Hell, I never would have considered acting like that at her age. What was she, seven or so? Eight? I knew better at her age. That sort of shreiking and horseplay would have gotten me slapped, and I would have deserved it for being such an obnoxious, ignorant little puke.
Then I realized I wasn't breathing.
I wasn't moving.
I was sitting perfectly still, in a tent, in the middle of the woods, all alone, waiting to jump in.
Waiting to run out into the next camp and intervene.
Because soon enough he was going to get sick of playing the fun dad, and he was going to start screaming, and then he was going to hit her, and I'd have to stop him and make sure she was safe, because she was just a small little kid who was happy to be there and he was a grown ass man who knew better and if he so much as stepped harshly in her direction then I was going to tear his lungs out through his fucking throat, because she doesn't deserve that.
Because she's just being a kid.
Because I was just a kid.
So why did it happen to me?
I spent the rest of my time there hiding in my tent, one part too scared of my own shadow to come out and maybe actually see these people or God forbid talk to them and have to act like I wasn't losing my mind being within a thousand miles of them and an equal part ready to sprint out at a moment's notice if things got ugly the way I was used to.
And through the tarp I heard laughing, and jokes, and the father mentioning a mom coming to visit who apparently shared custody and still stayed friends, and a few more requests for a hug, and the girl put up some arguments over bedtime here and there but not even once did the father even raise his voice.
The screaming never came.
On Sunday morning, they packed up and left, and I never even saw their faces.

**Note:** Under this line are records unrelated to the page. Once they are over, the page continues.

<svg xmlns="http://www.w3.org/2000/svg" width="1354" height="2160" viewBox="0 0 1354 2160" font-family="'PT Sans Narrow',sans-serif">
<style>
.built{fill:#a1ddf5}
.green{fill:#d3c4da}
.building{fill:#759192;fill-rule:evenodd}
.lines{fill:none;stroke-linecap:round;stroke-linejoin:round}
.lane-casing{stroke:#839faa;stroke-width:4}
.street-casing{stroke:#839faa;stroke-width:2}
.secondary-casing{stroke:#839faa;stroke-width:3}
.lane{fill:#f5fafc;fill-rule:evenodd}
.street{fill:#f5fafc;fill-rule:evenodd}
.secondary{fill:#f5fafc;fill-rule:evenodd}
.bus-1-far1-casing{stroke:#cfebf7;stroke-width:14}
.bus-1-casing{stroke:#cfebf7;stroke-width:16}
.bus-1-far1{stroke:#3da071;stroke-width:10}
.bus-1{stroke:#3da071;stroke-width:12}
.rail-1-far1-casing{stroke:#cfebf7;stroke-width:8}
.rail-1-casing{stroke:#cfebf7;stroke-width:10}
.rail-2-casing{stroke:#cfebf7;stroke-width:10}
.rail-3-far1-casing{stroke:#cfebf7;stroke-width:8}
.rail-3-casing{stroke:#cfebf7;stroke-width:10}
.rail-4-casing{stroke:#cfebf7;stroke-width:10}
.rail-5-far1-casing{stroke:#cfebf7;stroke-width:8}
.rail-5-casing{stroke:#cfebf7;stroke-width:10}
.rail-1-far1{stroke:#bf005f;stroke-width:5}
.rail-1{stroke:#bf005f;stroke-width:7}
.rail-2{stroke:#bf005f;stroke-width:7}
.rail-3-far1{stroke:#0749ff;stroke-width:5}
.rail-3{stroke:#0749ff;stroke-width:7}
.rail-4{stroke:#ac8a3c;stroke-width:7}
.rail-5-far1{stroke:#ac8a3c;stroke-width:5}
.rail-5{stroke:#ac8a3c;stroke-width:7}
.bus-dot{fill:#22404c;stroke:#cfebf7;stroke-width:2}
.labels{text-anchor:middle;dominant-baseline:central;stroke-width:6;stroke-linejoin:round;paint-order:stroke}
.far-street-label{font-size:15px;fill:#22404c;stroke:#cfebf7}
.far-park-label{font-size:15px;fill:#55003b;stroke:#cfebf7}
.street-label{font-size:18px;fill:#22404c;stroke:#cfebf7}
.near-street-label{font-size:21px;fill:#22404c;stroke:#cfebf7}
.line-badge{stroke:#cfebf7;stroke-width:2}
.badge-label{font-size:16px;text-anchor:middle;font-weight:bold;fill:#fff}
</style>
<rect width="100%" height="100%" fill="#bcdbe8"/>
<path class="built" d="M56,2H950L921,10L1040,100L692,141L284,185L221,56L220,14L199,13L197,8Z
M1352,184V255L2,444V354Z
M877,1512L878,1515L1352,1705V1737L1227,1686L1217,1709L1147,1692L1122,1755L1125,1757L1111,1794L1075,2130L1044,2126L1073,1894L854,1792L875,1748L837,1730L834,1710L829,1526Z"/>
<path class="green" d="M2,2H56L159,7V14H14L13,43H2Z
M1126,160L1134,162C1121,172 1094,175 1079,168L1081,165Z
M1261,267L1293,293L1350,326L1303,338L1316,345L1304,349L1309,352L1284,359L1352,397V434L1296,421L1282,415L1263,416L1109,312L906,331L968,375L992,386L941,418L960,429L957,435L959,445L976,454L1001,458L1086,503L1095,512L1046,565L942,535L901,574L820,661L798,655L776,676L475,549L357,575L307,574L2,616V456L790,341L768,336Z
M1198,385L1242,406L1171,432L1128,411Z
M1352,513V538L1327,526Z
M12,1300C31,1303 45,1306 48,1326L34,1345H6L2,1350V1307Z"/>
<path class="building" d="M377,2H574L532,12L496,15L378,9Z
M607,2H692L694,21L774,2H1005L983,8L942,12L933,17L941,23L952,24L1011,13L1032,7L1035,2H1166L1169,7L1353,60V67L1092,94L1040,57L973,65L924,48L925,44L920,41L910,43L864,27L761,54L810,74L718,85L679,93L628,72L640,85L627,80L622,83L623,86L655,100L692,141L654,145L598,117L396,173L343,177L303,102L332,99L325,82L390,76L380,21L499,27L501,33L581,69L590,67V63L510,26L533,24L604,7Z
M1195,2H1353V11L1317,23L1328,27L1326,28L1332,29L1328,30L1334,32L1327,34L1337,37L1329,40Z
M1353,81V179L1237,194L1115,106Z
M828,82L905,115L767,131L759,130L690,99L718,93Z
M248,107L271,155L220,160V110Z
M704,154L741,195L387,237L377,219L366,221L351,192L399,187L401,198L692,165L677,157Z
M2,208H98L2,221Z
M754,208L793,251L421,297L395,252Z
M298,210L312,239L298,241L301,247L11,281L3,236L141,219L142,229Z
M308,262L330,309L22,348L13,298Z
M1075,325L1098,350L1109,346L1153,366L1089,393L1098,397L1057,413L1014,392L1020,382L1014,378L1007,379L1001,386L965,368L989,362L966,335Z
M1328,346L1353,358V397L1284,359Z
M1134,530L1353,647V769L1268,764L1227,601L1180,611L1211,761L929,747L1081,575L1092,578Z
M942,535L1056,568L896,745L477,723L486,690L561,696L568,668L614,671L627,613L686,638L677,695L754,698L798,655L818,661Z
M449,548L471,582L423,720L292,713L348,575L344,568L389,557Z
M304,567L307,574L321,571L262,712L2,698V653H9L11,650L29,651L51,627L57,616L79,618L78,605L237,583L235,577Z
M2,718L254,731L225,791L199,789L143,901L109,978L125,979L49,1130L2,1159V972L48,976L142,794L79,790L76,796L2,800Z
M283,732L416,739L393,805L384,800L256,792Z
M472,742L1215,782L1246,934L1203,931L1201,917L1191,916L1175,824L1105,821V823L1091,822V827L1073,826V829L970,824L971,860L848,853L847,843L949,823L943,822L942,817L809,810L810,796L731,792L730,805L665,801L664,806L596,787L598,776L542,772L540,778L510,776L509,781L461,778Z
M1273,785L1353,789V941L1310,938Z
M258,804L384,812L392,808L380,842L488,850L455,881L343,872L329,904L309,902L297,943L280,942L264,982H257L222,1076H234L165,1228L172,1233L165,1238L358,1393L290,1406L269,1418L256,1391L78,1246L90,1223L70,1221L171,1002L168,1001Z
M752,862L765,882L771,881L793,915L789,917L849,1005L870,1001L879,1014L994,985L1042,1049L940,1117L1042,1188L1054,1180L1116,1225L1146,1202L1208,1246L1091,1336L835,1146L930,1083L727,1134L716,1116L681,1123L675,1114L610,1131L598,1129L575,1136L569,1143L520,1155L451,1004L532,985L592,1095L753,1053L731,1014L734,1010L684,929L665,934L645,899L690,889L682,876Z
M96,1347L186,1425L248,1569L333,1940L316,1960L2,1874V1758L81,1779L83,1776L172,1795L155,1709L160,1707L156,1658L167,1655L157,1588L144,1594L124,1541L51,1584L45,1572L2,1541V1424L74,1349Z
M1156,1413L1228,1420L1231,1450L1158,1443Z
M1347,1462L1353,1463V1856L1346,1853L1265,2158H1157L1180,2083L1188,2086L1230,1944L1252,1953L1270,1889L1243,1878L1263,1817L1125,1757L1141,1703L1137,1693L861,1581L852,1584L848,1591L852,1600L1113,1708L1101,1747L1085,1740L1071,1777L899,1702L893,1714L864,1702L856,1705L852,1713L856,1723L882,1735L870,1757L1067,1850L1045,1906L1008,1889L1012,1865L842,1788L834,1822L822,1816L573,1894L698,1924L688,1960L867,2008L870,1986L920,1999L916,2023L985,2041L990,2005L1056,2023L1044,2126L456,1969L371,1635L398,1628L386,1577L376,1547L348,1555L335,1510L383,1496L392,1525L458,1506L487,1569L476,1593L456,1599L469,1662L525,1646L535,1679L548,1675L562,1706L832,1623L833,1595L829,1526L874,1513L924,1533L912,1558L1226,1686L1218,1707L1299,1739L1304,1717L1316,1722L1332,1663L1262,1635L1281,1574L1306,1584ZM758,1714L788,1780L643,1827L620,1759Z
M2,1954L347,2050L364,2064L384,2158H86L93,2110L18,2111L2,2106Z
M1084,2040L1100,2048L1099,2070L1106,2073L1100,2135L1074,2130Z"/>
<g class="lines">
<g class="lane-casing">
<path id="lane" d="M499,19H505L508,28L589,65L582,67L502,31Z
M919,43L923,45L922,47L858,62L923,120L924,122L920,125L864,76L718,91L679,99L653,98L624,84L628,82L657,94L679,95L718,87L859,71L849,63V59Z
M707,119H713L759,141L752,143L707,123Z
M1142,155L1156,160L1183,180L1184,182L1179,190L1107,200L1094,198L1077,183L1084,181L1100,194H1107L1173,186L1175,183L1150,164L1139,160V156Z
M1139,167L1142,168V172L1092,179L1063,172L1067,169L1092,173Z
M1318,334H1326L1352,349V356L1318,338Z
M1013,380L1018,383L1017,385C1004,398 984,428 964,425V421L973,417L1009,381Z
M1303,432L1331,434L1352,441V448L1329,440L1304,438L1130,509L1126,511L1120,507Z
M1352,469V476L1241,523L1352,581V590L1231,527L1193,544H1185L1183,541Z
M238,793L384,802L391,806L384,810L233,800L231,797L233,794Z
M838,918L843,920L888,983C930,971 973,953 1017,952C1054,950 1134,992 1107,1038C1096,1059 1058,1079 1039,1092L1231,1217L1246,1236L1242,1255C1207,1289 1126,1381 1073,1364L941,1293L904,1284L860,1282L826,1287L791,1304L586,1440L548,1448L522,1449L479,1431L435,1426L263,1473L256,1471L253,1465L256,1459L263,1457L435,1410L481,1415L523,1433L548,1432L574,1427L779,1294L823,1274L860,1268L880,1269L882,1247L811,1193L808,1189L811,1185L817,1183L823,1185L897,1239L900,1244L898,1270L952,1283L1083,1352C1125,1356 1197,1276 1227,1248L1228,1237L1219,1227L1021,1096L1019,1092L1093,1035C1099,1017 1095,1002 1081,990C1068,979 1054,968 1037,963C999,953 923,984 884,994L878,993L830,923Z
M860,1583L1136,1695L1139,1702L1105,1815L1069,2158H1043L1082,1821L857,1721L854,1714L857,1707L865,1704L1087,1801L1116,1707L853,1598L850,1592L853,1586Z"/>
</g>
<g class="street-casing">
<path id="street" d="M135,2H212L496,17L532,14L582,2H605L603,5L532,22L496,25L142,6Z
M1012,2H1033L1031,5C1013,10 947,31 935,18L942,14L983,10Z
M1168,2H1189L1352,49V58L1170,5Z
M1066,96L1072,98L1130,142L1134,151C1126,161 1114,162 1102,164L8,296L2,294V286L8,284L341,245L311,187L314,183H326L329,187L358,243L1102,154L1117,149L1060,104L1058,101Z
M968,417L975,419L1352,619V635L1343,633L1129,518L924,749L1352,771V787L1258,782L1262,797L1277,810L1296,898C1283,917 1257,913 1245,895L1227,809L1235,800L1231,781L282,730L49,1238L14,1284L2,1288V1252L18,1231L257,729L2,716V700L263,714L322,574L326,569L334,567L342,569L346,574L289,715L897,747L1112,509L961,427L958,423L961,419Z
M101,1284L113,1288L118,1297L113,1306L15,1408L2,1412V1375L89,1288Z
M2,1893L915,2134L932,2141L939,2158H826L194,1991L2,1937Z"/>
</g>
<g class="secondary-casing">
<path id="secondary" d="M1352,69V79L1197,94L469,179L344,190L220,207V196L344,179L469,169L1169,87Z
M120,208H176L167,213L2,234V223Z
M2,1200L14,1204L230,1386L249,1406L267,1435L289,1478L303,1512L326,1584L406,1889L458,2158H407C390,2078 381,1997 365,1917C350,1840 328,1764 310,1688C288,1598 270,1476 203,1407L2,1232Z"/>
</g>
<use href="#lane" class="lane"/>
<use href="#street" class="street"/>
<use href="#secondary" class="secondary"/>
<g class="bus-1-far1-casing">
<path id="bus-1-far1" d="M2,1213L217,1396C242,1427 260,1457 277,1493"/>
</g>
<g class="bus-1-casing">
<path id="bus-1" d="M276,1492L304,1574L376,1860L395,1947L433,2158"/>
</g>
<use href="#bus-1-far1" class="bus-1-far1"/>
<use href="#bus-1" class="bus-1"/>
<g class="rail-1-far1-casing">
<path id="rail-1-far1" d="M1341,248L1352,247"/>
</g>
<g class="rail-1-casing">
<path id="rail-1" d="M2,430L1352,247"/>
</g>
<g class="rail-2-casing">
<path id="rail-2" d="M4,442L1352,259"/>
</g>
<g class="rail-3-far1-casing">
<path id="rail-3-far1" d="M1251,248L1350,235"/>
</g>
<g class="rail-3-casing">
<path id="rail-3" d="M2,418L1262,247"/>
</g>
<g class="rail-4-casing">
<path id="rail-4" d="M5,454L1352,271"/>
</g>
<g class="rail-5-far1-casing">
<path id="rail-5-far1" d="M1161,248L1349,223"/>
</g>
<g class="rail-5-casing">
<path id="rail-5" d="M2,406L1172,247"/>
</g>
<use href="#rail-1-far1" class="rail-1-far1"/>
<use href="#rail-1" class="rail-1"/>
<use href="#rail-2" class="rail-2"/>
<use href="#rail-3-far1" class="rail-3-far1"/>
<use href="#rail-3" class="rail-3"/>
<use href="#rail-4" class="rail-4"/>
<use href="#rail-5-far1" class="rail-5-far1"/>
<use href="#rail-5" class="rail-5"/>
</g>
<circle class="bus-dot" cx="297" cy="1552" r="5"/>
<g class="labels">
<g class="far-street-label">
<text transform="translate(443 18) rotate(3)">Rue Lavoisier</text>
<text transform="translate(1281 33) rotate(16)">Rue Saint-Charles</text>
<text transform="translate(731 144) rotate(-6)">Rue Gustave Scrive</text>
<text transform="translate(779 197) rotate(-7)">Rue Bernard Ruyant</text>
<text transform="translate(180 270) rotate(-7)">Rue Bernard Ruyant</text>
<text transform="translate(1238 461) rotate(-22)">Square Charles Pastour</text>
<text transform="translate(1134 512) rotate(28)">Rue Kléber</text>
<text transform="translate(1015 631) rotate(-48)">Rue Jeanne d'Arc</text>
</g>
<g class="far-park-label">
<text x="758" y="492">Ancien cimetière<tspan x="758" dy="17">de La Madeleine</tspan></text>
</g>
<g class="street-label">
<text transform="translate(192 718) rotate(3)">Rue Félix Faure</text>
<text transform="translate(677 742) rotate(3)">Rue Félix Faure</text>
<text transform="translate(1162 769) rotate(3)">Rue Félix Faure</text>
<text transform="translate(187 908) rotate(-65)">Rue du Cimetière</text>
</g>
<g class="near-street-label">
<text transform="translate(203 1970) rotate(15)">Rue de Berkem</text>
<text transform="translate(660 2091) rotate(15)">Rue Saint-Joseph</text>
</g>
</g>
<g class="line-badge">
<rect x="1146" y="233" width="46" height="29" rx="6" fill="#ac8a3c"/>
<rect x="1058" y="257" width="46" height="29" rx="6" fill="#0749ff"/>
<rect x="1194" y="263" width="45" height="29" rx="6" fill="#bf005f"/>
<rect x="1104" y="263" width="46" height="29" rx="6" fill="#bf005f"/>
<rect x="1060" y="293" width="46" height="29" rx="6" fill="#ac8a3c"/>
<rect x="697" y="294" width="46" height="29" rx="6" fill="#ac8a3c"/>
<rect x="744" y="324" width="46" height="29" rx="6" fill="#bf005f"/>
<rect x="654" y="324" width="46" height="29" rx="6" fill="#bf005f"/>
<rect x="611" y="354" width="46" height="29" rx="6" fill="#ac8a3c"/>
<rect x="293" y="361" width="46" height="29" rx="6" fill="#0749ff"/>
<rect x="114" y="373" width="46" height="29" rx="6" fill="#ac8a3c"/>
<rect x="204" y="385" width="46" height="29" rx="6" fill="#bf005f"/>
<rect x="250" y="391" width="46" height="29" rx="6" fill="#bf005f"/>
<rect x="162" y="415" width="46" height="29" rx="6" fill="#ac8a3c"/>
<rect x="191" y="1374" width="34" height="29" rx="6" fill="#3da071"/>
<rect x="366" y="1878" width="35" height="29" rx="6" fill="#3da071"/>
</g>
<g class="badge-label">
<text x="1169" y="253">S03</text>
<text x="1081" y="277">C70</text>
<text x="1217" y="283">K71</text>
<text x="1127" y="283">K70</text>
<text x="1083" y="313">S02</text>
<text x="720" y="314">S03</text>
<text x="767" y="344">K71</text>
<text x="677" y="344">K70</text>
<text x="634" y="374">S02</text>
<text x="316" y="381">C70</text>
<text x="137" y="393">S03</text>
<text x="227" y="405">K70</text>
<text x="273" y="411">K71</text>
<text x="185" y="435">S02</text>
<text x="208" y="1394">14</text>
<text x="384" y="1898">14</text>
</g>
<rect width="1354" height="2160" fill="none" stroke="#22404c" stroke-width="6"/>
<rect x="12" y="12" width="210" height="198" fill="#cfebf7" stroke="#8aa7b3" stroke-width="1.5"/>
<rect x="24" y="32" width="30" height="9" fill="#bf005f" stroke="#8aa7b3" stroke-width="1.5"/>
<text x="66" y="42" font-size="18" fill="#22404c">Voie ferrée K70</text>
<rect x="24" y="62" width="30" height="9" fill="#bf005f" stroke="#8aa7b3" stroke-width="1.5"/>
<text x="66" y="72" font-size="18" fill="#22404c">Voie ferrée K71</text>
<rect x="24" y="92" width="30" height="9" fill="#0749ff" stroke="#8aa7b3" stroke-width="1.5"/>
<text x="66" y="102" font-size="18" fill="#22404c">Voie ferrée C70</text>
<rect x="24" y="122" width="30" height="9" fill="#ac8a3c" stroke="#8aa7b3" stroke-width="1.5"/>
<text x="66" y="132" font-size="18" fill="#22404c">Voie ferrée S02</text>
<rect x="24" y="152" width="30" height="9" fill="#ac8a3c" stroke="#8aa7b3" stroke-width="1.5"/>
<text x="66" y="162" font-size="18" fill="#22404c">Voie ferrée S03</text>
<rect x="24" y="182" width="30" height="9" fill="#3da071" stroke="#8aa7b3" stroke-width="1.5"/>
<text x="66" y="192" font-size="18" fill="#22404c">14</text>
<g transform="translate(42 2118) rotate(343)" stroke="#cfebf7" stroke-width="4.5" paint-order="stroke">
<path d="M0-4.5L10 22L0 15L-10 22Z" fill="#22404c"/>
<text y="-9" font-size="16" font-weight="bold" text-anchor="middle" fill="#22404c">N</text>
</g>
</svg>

It's been a few years since then. I started therapy. Started keeping a journal. Work on cognitive behavioral homework so I can recognize when I'm being a bad parent to myself, so I can be kinder and more aware of my thoughts and actions. It's helped a lot. I still remember things sometimes that bother me, but they don't affect me the way they used to, and I'm not the scared and angry person I used to be.
So, yeah. Seeing something normal and healthy when you're not expecting it can be a bit of a jolt, and it can be a bit extra distressing if you're alone and unprepared.